Friday Rant: Today's Procurement/Supply Chain — Thought Leadership Amid Non-Analysts (Part 2)

In the first part of this rant, we shared how those participating in the market vs. just observing it are providing an increasingly critical voice in shaping the overall conversation. Thought leadership across sourcing, operations, supplier management and enterprise risk management -- among other areas -- is coming from within as much as it is coming from the outside world. But how technology providers themselves are participating as purveyors and disseminators of insight is varying dramatically today. However, some are doing it better than others.

In the past month, for example, I've read or re-read a number of really informative articles and columns by a number of providers, including Deloitte (supply chain analytics), Ariba (discounting/working capital management) and Emptoris (CFO/procurement intersections), gracing the pages of a range of publications. And the whitepapers that BravoSolution has been publishing (a number of which have been linked from this site over the past few months) have been equally as compelling and useful. Also, the collaborative work of providers, vendors and analysts/bloggers is starting to come together, including the outstanding collaboration that Michael G. Lamoureux led with a couple of providers in the area of spend analysis, creating a free e-book: Spend Visibility: An Implementation Guide.

But in general, technology vendors aren't keeping up in shaping the thought leadership conversation across the board, in the same manner as leading consultants and even practitioners (we'll plug Procurement Leaders as well here, which has done a exceptional job getting bylines from practitioner – no easy task -- as well as the continued reporting and practitioner-informed coverage of Paul Teague). In our view, far too many vendors have spun their wheels in the thought leadership area, starting efforts such as blogs, only to abandon them and let a lot of initial effort and momentum go under-leveraged.

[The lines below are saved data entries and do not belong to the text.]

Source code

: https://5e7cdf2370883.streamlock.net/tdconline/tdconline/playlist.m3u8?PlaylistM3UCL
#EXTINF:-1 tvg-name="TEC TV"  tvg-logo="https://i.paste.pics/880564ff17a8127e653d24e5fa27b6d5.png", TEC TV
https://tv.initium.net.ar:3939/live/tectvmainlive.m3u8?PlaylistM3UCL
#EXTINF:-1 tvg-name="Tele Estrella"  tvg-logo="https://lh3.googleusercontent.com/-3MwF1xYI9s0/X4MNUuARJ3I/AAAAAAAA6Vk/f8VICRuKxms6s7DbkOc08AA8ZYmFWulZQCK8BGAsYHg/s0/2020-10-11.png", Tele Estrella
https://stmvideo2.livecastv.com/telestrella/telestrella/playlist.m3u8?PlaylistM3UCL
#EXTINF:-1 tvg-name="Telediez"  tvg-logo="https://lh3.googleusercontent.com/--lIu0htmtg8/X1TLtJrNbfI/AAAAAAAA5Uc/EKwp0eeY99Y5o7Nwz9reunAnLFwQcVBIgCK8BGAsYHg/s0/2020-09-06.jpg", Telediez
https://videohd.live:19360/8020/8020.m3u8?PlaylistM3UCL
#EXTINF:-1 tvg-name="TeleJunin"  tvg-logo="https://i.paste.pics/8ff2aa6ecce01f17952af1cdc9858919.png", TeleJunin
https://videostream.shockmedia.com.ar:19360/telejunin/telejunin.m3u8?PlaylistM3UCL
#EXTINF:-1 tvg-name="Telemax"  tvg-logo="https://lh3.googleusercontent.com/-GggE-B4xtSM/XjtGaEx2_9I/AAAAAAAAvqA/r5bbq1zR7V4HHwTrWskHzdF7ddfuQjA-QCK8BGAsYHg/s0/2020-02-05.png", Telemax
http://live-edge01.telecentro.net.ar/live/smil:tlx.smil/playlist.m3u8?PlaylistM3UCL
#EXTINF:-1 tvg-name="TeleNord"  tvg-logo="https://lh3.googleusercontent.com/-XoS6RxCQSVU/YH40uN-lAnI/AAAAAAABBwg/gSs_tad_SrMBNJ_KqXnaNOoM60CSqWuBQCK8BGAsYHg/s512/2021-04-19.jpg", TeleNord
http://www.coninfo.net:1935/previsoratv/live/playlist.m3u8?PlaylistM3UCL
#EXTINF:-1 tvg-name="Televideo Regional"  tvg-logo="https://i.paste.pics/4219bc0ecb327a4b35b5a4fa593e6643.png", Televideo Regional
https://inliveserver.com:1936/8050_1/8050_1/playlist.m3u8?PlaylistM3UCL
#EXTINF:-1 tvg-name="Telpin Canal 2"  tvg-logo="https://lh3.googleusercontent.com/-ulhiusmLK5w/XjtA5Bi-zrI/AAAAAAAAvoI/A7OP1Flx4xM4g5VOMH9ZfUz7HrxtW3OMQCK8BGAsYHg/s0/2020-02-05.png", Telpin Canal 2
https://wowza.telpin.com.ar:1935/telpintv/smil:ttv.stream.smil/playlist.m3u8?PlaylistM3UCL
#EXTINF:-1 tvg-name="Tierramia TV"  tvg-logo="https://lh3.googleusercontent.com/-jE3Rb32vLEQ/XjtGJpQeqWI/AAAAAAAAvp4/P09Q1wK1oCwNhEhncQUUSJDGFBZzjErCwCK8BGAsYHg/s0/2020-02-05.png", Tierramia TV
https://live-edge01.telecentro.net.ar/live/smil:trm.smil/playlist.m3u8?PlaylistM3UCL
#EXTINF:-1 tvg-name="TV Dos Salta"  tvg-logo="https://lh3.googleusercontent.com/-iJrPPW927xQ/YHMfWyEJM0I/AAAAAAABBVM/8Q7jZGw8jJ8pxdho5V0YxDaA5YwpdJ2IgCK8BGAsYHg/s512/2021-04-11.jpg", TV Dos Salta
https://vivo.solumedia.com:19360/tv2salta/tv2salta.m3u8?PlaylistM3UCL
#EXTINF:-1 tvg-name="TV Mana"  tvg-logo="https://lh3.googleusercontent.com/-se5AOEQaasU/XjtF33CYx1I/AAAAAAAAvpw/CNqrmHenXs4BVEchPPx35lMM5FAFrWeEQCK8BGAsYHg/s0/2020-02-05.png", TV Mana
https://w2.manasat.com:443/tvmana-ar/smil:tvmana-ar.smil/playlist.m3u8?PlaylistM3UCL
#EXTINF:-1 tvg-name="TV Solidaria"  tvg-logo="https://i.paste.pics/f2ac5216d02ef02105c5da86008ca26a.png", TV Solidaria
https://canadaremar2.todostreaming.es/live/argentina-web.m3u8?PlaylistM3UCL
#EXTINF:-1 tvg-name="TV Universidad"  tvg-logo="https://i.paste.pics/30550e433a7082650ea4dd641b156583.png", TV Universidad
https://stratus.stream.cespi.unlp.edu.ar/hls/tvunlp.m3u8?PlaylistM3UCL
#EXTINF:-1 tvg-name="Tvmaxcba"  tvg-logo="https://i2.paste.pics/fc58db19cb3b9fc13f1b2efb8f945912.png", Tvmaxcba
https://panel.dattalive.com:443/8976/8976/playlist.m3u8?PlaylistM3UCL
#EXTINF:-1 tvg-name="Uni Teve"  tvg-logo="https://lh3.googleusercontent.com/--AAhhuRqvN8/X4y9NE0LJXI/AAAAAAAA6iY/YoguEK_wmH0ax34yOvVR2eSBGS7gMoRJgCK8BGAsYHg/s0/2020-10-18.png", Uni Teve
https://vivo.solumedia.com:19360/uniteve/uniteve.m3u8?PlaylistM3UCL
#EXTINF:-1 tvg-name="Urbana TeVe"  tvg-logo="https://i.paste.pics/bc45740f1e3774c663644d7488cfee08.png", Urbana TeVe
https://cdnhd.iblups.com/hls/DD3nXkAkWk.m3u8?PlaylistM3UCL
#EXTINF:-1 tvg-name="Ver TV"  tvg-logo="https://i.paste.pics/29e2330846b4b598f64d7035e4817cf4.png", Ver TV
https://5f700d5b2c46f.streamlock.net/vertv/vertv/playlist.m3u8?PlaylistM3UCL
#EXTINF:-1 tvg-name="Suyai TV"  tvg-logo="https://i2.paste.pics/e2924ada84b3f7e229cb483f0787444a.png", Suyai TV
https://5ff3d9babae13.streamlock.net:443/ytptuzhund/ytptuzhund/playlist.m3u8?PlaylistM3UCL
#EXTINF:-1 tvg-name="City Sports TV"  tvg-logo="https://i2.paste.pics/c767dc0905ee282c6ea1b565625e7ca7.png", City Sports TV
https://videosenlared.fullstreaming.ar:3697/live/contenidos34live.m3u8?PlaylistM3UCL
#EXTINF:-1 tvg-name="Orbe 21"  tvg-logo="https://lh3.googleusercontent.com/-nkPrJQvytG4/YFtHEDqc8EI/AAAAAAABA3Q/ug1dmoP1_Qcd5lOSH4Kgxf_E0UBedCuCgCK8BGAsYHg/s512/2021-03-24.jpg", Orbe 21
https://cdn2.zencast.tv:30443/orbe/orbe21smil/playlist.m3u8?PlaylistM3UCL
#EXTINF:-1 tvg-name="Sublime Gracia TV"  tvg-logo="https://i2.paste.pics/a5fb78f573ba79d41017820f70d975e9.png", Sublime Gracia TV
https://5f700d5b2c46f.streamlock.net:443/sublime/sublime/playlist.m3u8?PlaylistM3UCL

Years ago, when I was at FreeMarkets, I'd like to think we did well in investing in thought leadership and really shaping the general market discussion on a range of topics. Many of the initial papers on topics like supply risk, global sourcing, sourcing optimization and related areas were initially covered and analyzed by our team long before they became mainstream topics. Most important, we often heard our customers and prospects quoting from them to build internal business cases and increase momentum for their own programs. At FreeMarkets, I think we did a number of things right (in the pre-blog area, mind you!) that I think are lessons to take away in general for providers in shaping the thought leadership agenda:

  1. Identifying those experts in the company who really have something unique to say and finding a means -- even if they're way over booked -- of getting knowledge out of them on a consistent basis, which might include internal interviews, weekly voicemails (from them to the marketing team) or the creation of bulleted list of talking points related to a particular topic, which is much faster and easier to write than an article or paper
  2. Building the internal capability to consistently take the "feedstock" of the expert members of the team, per (1) above, and rapidly turn around these ideas into useful content designed for an external audience in the form of papers, blogs, byline columns/articles, podcasts, videos, etc.
  3. Realizing that customers, prospects and the market in general care more about ideas and supporting evidence than spin focused on general awareness of product enhancements, new solutions or filler momentum metrics and news (customer announcements, volume numbers, etc.). For this reason, the more detailed one can get in use cases and case studies which highlight as much about how an organization used a product -- including the "why" and "where" -- rather than simply the rationale for choosing it over a competing solution or approach, the better
  4. Getting the budget, plan and appropriate resource commitment to consistently pursue a program over a 12-month period or longer, realizing that results take time and consistency in contributing a thought leadership voice to the market takes time as well
  5. Working to influence market influences on their level rather than simply keeping them in the loop (e.g., giving them ideas, rather than simply having binary, one-way briefing discussion on "your successes")

It's an exciting time to learn about the latest in procurement and supply chain from more and more market-informed voices. And if an increasing number of technology providers can make a consistent effort to join the conversation and share their ideas along with the number of practitioners and consultants that have already taken the plunge, we'll be in even better shape.